Bundespräsident Steinmeier und sein türkischer Amtskollege Erdoğan starten in Ankara eine gegenseitige Charmeoffensive. Aber vor allem eine Frage wird für Deutschland und die Türkei zur Belastungsprobe.

Es hatte ungemütlich angefangen. Mit „Mörder Deutschland“-Rufen empfingen wütende Demonstranten Bundespräsident Frank-Walter Steinmeier am Montag in Istanbul. Die türkische Bevölkerung steht im Gaza-Krieg größtenteils auf Seiten der Palästinenser und sogar der Hamas, selbst nach deren Terrorangriff auf israelische Zivilisten am 7. Oktober. Deshalb verurteilen sie die deutsche Unterstützung für Israel.

Der Nahostkonflikt überschattete Steinmeiers dreitägigen Besuch in der Türkei – obwohl er als Charmeoffensive gedacht war. Anlass war zwar der 100. Jahrestag der Aufnahme diplomatischer Beziehungen zwischen Deutschland und der Republik Türkei. Aber es ging um viel mehr: Deutschland und die Europäische Union sehen durch die gegenwärtige politische Schwäche des türkischen Präsidenten Recep Tayyip Erdoğan ein Momentum gekommen, um sich der Türkei nach Jahren des Streits endlich wieder anzunähern.

Die Botschaft dahinter: Mitten im globalen Krisengewitter und wirtschaftlich herausfordernden Zeiten könnten die Türkei und auch Deutschland enger zusammenarbeiten. Immerhin will Erdoğan laut eigenem Bekunden bei keiner Wahl mehr antreten, und er bräuchte dann auch nicht mehr den ständigen Streit mit dem Westen, aus dem er in der Vergangenheit oft politisches Kapital schlagen wollte. Doch so einfach, wie das klingt, ist es nicht.

Die Distanz zu Erdoğan ist in den vergangenen Jahren immer größer geworden, er ist kein lupenreiner Demokrat und sein Verhältnis zu islamistischen Gruppen wie der Hamas oder auch dem IS sorgen für großen Unmut im Westen. Die Strategie der Bundesregierung im Umgang mit der Türkei scheint nun zu sein, die wirtschaftlichen Beziehungen auszubauen, auch wenn es bei einigen Themen weiterhin Streit gibt. Kann das funktionieren?

Langjährige Weggefährten

Zumindest war es kein Zufall, dass Bundespräsident Steinmeier eine ungewohnt tragende außenpolitische Rolle übernahm. Erdoğan und er waren zwar nie Freunde. Aber er kennt Erdoğan, der in der Türkei seit über 21 Jahren an der Macht ist, schon sehr lange. Besonders aus seiner Zeit als Außenminister, von 2005 bis 2009.

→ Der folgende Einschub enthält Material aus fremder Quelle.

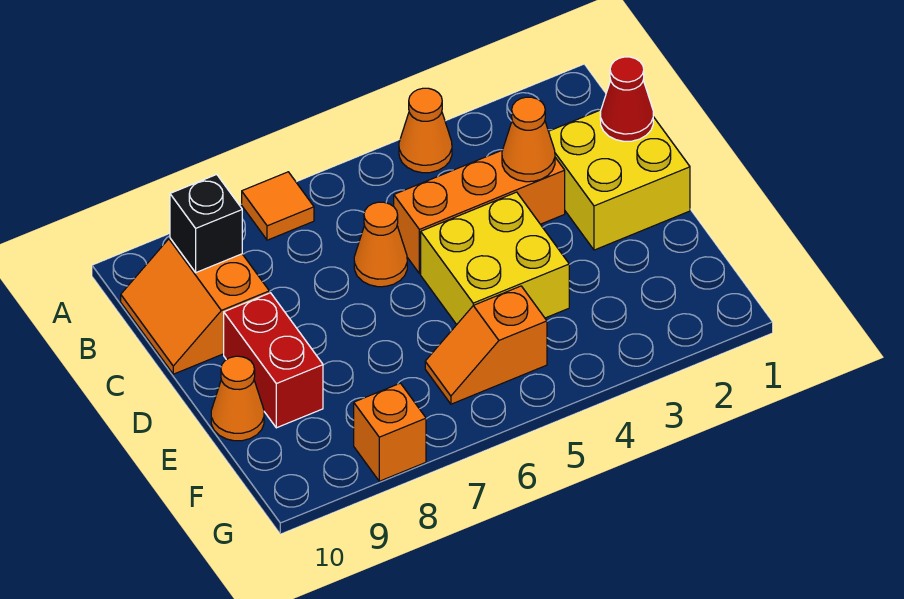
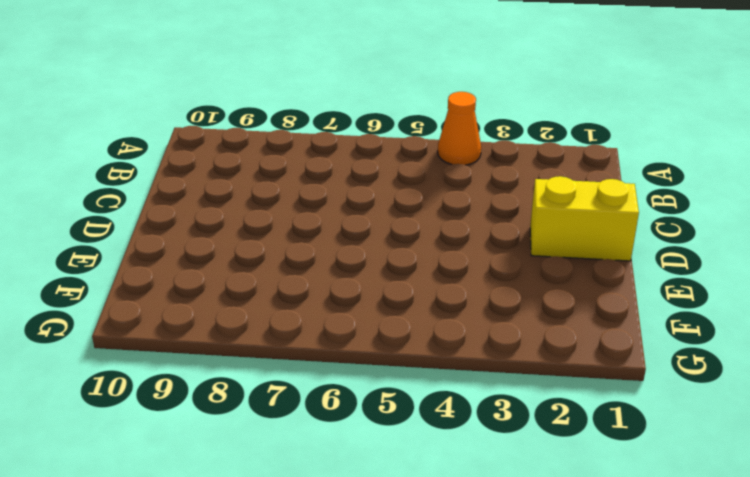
yellow 1x2 brick [530,176,639,261] -> yellow 2x2 brick [549,110,690,250]
none -> orange 1x1 tile [242,172,314,240]
none -> orange 2x2 slope [121,238,269,374]
none -> orange 1x3 brick [394,151,565,274]

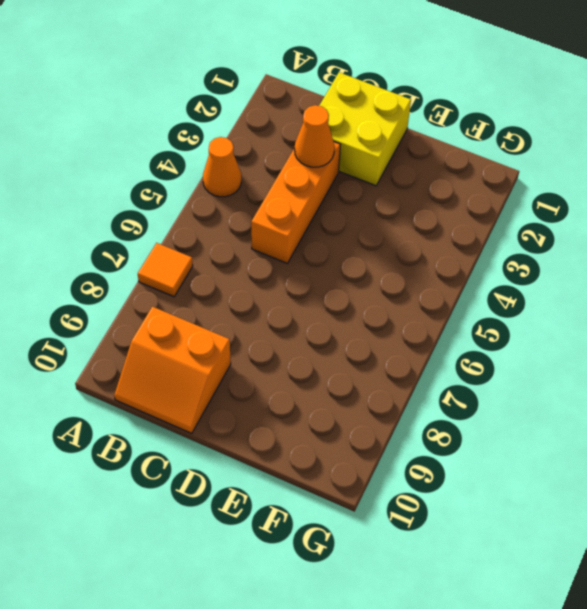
none -> orange 1x1 cone [354,202,407,287]
none -> yellow 2x2 brick [421,192,569,325]
none -> red 1x2 brick [224,293,323,428]

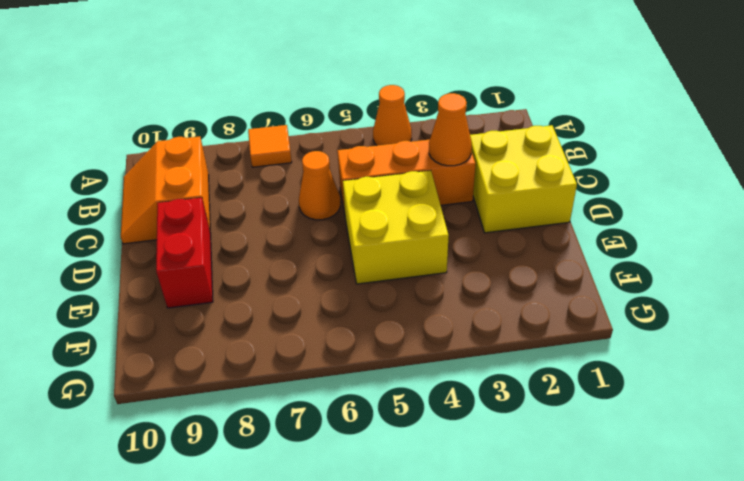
none -> orange 1x1 cone [211,356,264,441]
none -> orange 1x2 slope [425,286,547,404]
none -> orange 1x1 brick [354,383,426,481]

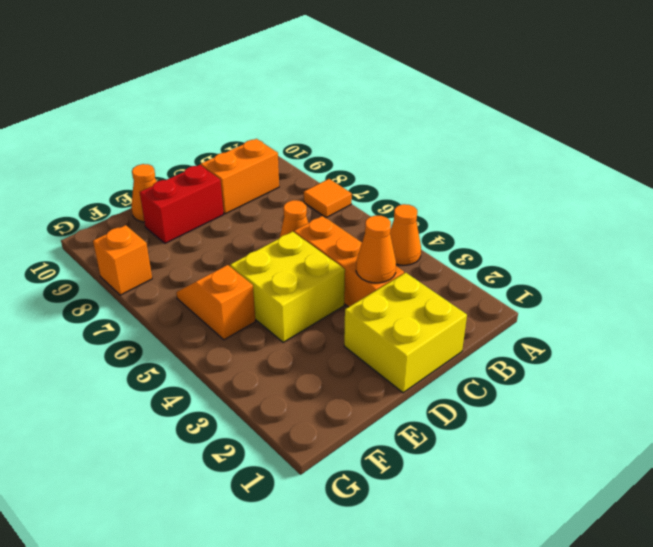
none -> black 1x1 brick [170,175,242,272]
none -> red 1x1 cone [600,57,653,141]

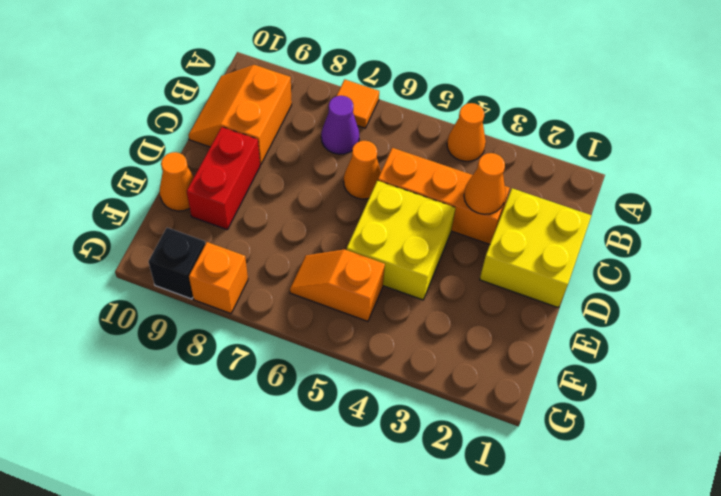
purple 1x1 cone [321,96,359,154] -> none
black 1x1 brick [148,228,205,299] -> black 1x1 brick moved to [170,175,242,272]
none -> red 1x1 cone [600,57,653,141]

Beide können sich einschätzen und das ist im Moment politisch wertvoll. Zuletzt endeten die bilateralen Treffen zwischen Deutschland und der Türkei oftmals in einem Eklat. Grund war meistens der Nahostkonflikt und der Umgang mit dem Terrorangriff der Hamas vom 7. Oktober. Ende Oktober 2023 reiste Wirtschaftsminister Robert Habeck (Grüne) nach Ankara, bei einem Treffen mit dem türkischen Vizepräsidenten Cevfet Yilmaz gab es heftigen Streit. Im November kam Erdoğan zu seinem Antrittsbesuch nach Berlin. Die Bundesregierung wollte diesen Besuch möglichst kurz halten, der türkische Staatschef reiste noch am selben Tag wieder ab. Trotzdem endete auch dieses Aufeinandertreffen damit, dass Erdoğan bei der Pressekonferenz deutsche Journalisten beschimpfte.

Hinzu kam die lange Blockade der Nato-Beitritte von Schweden und Finnland durch die Türkei, was in der EU für große Wut sorgte.

Debatte um Döner

Steinmeier wollte daher in der Türkei positive Signale setzen. Allein die dreitägige Dauer war ein deutliches Zeichen des Respekts und der Wertschätzung. Im Zentrum stand dann zunächst vor allem ein Gericht, auf das sich Deutschland und die Türkei verständigen können: Döner.

Der Bundespräsident hatte einen Dönerspieß im Gepäck, legte am Montag in Istanbul bei einem Festakt selbst Messer an und servierte das Fleisch. Erdoğan nahm den Ball auf, auch bei einem Empfang am Mittwoch in Ankara gab es für die deutsche Delegation Döner.